**SELECTED TEXT**
The detection of neutrinos for the first time by Reines and Cowan in 1956 was an exciting and important step for observational experiments. Neutrinos interact with matter in only the weakest fashion. This makes them difficult to detect, but it also makes them a very specialized probe.

Neutrinos are the only particle which can travel from the core of our Sun to Earth without being blocked by the large amount of matter in between. Thus neutrinos carry information which is directly related to conditions in the inside of a star.

Using a Standard Solar Model (SSM) and a host of experimental data it is possible to predict how many neutrinos that originate in the sun one would expect to see here on Earth. This requires knowledge of the reactions taking place in the Sun to create the neutrinos as well as knowledge of how the neutrinos interact after their creation. Armed with this knowledge Ray Davis set up a tank of chlorine at the Homestake mine in South Dakota to detect neutrinos.

What he saw was startling. His results indicated a surprising lack of neutrinos reaching Earth. So was the Solar Neutrino Problem born.

Follow-up experiments included Kamioka, SAGE, GALLEX, and Super-K. Each of these experiments found a deficit of detected neutrinos compared to SSM calculations. Even more interesting is that the number of "missing" neutrinos was not constant between various experiments. It appears to vary with energy. This information presents us with three distinct possibilities:

1. We don't understand the detectors we are using.
2. We don't understand the reactions that are creating the neutrinos.
3. We don't understand the neutrinos we are detecting.

**PROBLEMS AND TASKS**
1. For the text on solar neutrinos, state whether each statement below agrees with it, answering yes or no and quoting the deciding words of the text exactly. (a) Reines and Cowan first detected neutrinos in 1956. (b) Neutrinos interact strongly with matter. (c) Ray Davis used a tank of chlorine at the Homestake mine in South Dakota.
2. Output, without any change, the portion of the text on solar neutrinos that opens with the words containing "Neutrinos are the" and closes with "inside of a star.".

**DATASET CONTENT**
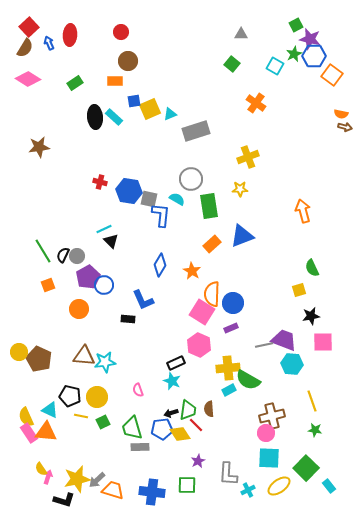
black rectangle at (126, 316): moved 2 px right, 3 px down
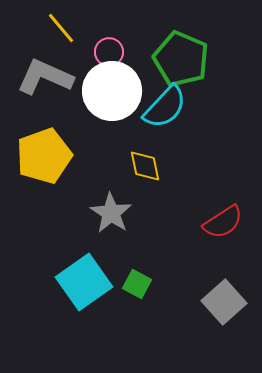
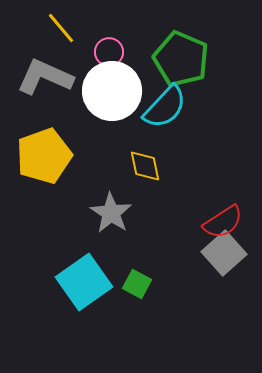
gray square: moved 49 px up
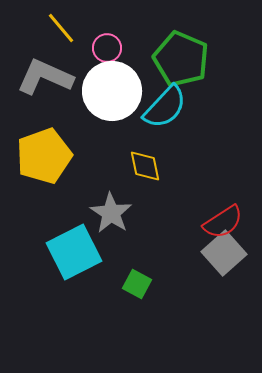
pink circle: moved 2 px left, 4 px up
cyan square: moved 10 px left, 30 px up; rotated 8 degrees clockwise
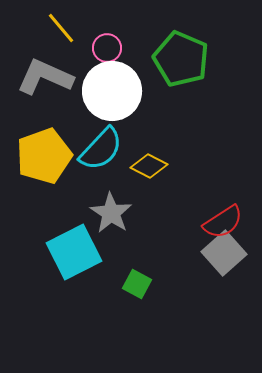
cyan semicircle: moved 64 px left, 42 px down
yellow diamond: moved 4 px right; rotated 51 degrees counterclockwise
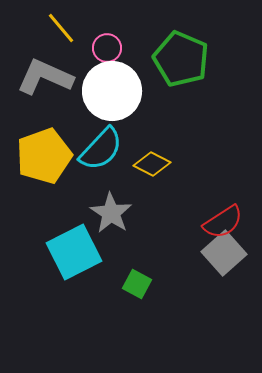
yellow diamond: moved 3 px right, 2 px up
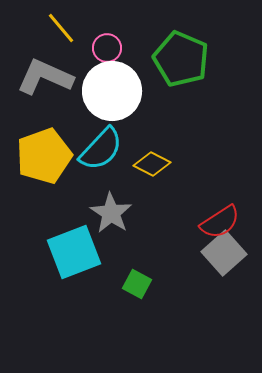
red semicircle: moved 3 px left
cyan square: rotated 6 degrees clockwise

--

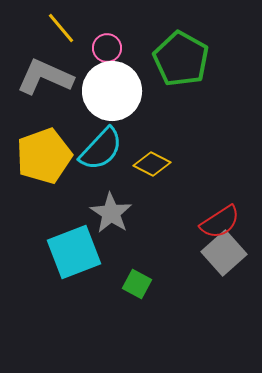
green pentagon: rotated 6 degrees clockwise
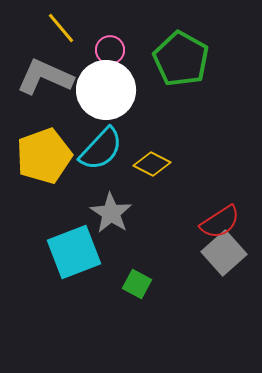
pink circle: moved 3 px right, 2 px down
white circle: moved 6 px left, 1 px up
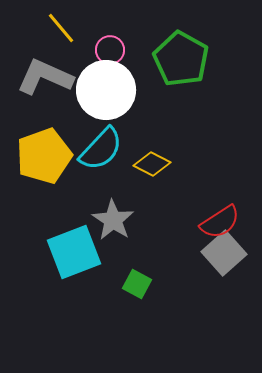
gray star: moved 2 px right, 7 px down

==

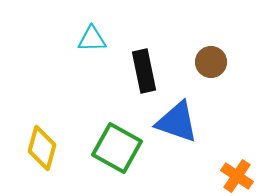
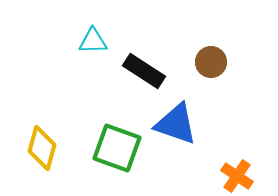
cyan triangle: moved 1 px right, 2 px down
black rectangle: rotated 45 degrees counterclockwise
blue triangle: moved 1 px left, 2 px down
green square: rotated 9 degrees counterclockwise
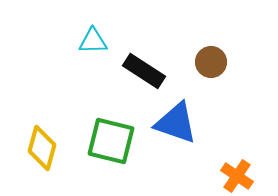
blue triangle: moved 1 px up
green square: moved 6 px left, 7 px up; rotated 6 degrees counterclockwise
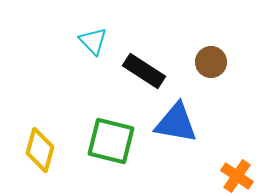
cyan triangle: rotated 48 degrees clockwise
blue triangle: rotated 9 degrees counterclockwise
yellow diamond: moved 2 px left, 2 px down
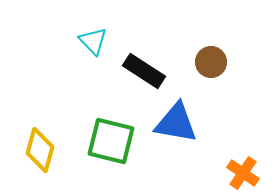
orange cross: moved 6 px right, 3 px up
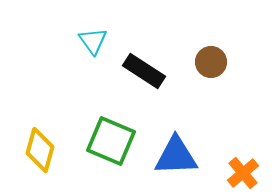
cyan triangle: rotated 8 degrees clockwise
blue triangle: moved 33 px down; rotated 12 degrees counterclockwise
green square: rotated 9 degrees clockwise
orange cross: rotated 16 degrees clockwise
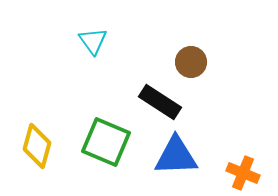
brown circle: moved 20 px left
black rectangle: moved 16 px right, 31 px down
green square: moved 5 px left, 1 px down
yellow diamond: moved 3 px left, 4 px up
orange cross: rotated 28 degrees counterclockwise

**ANSWERS PROVIDED**
1.
(a) Yes: "The detection of neutrinos for the first time by Reines and Cowan in 1956"
(b) No: "Neutrinos interact with matter in only the weakest fashion."
(c) Yes: "Ray Davis set up a tank of chlorine at the Homestake mine in South Dakota to detect neutrinos."

2.
Neutrinos are the only particle which can travel from the core of our Sun to Earth without being blocked by the large amount of matter in between. Thus neutrinos carry information which is directly related to conditions in the inside of a star.